I want to continue Morrow's chapter arguing that the Bible is actually not unscientific. He was challenging David Hume's arguments against the possibility of miracles.


Hume presented four arguments against miracles. I covered the first one in the last blog. For the second point, Hume believed that people crave miraculous stories and are gullible to believe absurd stories. Morrow agrees there are certainly gullible people, but is that true of everyone? Decidedly not. Hume also stated that miracles only occur among ignorant and uncivilized people. That smacks of racism. The miracles of Jesus did not occur among ignorant uncivilized people, but among the Jews, who were highly educated and sophisticated. Finally, Hume argues that miracles occur in all religions and thus cancel each other out since they teach mutually contradictory doctrines. But Morrow says none of these other miracles is as powerfully attested as the miracles of Jesus Christ. He focuses on the resurrection, claiming that historical evidence for it is quite strong. A more rational approach, he believes, would be to examine the strongest claims one by one rather than just dismissing all of them.

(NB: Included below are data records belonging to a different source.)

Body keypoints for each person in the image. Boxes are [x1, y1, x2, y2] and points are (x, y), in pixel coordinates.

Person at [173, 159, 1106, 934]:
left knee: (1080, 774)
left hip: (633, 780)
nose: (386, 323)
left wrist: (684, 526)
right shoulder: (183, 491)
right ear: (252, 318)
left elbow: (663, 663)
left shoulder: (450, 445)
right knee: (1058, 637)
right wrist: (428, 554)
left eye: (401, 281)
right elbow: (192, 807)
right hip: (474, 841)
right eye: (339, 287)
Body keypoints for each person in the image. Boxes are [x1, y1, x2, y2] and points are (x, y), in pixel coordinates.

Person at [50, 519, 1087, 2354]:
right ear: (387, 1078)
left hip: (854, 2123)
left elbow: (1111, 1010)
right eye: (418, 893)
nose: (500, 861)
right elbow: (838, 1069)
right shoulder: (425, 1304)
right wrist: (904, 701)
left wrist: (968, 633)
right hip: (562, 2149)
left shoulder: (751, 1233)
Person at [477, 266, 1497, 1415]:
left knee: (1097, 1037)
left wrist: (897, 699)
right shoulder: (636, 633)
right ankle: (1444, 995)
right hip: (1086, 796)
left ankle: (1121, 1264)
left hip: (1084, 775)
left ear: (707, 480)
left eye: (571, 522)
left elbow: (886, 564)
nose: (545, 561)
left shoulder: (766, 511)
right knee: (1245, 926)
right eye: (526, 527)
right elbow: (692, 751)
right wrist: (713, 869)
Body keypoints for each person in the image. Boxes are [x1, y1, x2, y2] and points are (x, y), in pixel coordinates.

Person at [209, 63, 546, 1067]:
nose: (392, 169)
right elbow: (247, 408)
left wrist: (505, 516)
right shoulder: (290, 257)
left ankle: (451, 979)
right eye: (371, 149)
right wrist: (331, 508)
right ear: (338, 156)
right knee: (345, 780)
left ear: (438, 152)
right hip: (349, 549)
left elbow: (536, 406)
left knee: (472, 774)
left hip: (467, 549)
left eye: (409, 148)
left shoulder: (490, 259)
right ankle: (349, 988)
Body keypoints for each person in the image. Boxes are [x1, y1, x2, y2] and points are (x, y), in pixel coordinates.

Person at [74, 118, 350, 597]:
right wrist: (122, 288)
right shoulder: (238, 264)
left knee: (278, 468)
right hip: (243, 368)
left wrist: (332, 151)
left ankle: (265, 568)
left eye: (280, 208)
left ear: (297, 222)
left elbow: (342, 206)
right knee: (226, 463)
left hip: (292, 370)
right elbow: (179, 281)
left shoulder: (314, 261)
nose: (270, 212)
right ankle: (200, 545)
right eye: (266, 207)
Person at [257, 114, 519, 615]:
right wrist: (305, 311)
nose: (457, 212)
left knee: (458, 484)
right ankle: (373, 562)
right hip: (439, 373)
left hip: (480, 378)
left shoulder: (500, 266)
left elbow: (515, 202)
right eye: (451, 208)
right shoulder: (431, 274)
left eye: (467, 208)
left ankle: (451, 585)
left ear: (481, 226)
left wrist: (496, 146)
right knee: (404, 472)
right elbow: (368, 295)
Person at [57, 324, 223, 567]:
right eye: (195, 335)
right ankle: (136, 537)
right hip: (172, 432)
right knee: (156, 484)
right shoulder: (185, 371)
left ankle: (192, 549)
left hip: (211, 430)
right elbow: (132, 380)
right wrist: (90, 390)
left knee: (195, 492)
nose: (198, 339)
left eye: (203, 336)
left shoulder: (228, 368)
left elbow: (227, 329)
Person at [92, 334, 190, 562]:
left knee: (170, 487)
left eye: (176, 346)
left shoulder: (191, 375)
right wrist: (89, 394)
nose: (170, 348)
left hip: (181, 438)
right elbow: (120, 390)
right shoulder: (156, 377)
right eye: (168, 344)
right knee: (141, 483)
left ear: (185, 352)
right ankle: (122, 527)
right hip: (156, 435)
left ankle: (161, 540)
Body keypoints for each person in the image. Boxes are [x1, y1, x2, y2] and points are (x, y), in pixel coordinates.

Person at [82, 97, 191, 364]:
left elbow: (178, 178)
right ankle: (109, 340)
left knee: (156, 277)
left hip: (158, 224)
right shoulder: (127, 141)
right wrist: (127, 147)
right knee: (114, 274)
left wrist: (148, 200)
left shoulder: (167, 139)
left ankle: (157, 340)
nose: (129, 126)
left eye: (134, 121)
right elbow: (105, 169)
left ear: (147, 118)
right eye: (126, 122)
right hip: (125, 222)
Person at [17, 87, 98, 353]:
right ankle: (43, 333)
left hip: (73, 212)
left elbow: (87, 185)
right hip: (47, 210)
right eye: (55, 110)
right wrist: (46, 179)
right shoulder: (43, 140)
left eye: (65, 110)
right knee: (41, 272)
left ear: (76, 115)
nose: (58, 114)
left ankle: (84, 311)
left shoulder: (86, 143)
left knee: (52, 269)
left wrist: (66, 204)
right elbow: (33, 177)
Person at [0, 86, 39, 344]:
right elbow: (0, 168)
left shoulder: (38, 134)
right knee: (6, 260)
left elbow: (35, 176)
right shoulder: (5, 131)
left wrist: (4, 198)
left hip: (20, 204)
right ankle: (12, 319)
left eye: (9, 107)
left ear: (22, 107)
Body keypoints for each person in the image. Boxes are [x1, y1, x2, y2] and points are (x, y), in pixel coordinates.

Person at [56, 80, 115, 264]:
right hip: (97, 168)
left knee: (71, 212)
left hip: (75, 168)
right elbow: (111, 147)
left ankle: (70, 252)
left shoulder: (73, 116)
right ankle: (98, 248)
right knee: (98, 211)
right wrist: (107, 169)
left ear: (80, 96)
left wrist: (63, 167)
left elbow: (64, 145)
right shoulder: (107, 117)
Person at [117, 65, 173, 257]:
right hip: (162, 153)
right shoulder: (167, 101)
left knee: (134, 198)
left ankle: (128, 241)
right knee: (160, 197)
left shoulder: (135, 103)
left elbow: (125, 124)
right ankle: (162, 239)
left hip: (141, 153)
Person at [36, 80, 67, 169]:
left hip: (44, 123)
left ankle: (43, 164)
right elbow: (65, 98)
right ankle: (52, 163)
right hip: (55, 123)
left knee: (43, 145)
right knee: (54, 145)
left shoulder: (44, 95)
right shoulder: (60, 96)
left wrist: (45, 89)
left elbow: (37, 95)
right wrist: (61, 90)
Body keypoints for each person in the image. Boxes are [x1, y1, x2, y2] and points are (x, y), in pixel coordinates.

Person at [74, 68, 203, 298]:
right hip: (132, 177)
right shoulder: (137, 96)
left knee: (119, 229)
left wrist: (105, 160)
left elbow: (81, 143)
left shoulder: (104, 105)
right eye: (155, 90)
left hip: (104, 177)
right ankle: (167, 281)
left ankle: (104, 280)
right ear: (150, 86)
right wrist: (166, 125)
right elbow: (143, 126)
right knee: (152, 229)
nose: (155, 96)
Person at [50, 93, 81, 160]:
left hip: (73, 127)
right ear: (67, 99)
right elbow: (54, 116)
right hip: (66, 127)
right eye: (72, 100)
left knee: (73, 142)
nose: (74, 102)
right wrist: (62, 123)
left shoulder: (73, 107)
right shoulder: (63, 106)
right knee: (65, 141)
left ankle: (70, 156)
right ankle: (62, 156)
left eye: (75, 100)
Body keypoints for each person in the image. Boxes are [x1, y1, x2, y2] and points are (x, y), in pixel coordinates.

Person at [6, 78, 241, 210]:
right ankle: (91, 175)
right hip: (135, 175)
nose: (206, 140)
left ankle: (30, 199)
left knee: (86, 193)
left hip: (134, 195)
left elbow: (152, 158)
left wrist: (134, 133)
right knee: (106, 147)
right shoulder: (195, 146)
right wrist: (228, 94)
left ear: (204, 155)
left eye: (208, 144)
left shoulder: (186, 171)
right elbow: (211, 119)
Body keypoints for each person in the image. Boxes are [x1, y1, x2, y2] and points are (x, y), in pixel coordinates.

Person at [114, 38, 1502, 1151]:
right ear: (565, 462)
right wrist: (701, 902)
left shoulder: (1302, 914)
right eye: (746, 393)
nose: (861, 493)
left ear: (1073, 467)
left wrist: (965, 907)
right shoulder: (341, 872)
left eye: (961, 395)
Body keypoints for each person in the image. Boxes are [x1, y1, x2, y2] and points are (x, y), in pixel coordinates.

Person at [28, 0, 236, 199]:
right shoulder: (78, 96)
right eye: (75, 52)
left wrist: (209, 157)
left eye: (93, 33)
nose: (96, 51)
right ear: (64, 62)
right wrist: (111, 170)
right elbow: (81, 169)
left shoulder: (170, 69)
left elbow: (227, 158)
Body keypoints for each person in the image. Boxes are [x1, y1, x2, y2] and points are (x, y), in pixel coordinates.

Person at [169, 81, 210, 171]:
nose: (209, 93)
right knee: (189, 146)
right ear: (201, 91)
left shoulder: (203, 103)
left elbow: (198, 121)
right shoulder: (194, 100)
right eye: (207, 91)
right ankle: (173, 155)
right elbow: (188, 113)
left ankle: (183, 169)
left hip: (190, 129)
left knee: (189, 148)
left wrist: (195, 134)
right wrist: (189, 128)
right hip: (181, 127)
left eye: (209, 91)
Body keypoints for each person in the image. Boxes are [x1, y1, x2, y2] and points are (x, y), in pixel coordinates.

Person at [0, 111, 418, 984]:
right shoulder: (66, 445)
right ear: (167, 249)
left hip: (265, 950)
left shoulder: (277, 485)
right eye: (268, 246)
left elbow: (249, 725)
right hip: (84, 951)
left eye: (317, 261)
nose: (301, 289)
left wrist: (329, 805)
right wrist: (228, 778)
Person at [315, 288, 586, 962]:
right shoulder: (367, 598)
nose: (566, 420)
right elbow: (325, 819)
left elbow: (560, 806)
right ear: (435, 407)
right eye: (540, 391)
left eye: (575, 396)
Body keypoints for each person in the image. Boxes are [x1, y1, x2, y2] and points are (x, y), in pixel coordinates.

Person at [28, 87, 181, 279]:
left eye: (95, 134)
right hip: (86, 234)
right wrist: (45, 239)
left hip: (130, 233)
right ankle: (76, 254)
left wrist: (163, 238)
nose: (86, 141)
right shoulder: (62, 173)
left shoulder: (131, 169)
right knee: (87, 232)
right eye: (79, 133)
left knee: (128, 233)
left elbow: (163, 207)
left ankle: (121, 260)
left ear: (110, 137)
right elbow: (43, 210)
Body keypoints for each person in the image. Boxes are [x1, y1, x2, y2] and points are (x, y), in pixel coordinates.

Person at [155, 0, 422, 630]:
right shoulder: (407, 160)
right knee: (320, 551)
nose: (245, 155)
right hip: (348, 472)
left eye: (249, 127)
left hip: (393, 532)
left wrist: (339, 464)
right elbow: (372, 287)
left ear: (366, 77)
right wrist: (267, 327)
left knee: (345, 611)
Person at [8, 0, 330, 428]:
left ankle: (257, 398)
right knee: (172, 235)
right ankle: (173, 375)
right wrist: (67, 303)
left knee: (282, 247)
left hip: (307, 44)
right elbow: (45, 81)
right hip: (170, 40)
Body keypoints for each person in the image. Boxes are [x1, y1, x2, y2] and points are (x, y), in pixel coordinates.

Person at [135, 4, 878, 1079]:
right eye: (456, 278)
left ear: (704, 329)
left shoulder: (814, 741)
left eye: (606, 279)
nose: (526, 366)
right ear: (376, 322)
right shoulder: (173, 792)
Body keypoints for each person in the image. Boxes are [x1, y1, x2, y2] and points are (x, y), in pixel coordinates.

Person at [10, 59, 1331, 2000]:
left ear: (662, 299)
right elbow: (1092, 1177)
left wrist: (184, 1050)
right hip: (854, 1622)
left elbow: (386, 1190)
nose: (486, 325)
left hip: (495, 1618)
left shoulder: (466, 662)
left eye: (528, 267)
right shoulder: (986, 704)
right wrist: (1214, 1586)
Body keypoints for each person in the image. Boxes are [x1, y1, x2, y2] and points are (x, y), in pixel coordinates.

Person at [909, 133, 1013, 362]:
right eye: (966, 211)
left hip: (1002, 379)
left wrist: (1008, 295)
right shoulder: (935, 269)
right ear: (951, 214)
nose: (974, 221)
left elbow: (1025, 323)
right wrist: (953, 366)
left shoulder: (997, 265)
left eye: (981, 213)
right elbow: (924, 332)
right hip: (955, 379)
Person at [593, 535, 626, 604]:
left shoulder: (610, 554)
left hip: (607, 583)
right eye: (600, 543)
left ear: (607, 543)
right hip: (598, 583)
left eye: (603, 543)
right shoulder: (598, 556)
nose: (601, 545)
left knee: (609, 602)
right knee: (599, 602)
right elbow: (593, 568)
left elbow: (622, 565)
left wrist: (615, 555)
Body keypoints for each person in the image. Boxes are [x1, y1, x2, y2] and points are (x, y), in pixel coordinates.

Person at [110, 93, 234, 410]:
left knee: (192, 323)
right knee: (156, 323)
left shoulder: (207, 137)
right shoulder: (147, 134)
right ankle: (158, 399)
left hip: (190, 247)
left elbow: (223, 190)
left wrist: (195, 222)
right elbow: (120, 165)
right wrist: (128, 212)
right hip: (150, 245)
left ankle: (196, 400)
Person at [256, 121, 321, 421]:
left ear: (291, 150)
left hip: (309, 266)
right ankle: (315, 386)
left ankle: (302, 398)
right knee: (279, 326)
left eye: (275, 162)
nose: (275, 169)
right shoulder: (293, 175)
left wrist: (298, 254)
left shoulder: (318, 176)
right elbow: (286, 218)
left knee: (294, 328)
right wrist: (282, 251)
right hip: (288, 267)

In the rest of the chapter Morrow looks at scientific reasons that point to the existence of God. First is the cosmological argument (why is there something rather than nothing?). Science tells us now that the universe had a beginning and since something can't begin to exist without a cause, it seems reasonable to believe that a cause outside of the universe is responsible for its existence. The Big Bang, in other words, is not a threat to belief in God but a supporting point. Secondly, the author points out a design argument from physics. He notes that the laws of physics that govern the universe are fine-tuned for the emergence and sustenance of human life. It is as if the universe was crafted with us in mind. If there were the slightest changes in any number of physical constants, our universe would be unable to have human life. Finally, Morrow discusses the design argument from DNA. Scientists in the last half-century have learned that cellular organization and the development of living creatures are orchestrated by genetic information. Natural forces such as chance and necessity have failed to explain the origin of biological information.


So Morrow comes to the conclusion that the Bible is not unscientific since arguments against the existence of miracles fail and there is so much scientific evidence suggesting the existence of a creator.